My question, with regards to the janitors and fast food workers and other "low wage" jobs where people have "no desire to improve their lot in life."
1) Have you ever done these jobs? Do you have any idea the incredible amount of hard work that those jobs involve? Do you grasp how people such as yourself make life miserable for people who are working those jobs?
2) Do you like to have clean buildings and public places to go? Do you like to eat in restaurants and go to movies? If those people with "no desire to improve their lot in life" suddenly got high-paying executive jobs, you would have no one to clean up after you, you would have no one to serve your food or wash the dishes afterward. You would have no one to drive your Uber or taxi.
Your life is made better by those low wage workers, your way of life depends on their doing menial work that you have no desire to do. That work is just as necessary--if not more so--than the work of pencil pushers in cubicles all over North America and the globe. Just because you devalue their work does not mean that it is not incredibly taxing and tiring.
And finally:
3) Do you support raising the minimum wage? Limiting how high CEO/Executive compensation can be placed? Limiting how much bonus money executives can earn?

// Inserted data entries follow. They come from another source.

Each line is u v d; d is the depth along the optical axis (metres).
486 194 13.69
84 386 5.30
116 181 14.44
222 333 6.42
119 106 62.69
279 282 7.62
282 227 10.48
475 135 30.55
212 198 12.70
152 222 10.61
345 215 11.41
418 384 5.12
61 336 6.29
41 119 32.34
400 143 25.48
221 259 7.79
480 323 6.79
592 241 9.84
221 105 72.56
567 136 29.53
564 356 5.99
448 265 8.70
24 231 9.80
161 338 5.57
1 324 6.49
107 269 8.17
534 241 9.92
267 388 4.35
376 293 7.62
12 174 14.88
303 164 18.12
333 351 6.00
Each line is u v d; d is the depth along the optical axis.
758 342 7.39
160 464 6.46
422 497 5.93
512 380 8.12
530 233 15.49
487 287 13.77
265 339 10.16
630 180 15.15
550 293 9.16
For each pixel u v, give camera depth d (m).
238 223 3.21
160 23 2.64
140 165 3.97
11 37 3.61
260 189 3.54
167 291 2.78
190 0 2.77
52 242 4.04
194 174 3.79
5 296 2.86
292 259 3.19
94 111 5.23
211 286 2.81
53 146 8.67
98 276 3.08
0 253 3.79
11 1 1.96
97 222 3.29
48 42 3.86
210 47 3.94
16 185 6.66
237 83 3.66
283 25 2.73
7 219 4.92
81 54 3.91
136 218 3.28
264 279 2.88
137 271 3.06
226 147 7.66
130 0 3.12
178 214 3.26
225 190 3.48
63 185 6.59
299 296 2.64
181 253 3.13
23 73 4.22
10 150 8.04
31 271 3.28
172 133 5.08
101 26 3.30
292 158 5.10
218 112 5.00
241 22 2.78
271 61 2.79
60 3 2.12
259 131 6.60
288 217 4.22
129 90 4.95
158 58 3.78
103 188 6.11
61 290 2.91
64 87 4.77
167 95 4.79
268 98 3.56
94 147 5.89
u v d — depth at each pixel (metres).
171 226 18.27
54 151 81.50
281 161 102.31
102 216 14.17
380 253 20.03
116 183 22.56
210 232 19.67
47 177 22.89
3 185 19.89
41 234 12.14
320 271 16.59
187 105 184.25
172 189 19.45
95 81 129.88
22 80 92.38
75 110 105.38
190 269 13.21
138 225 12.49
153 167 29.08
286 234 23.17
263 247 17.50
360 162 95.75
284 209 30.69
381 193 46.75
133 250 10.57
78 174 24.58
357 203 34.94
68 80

Because if you don't want your taxes going to those who "have no desire to improve their lot in life," an easy way to get those people out of poverty and off of public assistance is to ensure that they are making fair wages for the work they do. There are people working 50-60 hours a week for peanuts, just to survive. Are those people lazy? Don't they deserve the dignity of the ability to own a home, feed their children?
The view is incredibly elitist and appalling, and until you're willing to cook all your own meals and clean all of your own buildings, grow your own food, work on your own car--those jobs are essential to the North American way of life, and people need to start respecting others as human beings.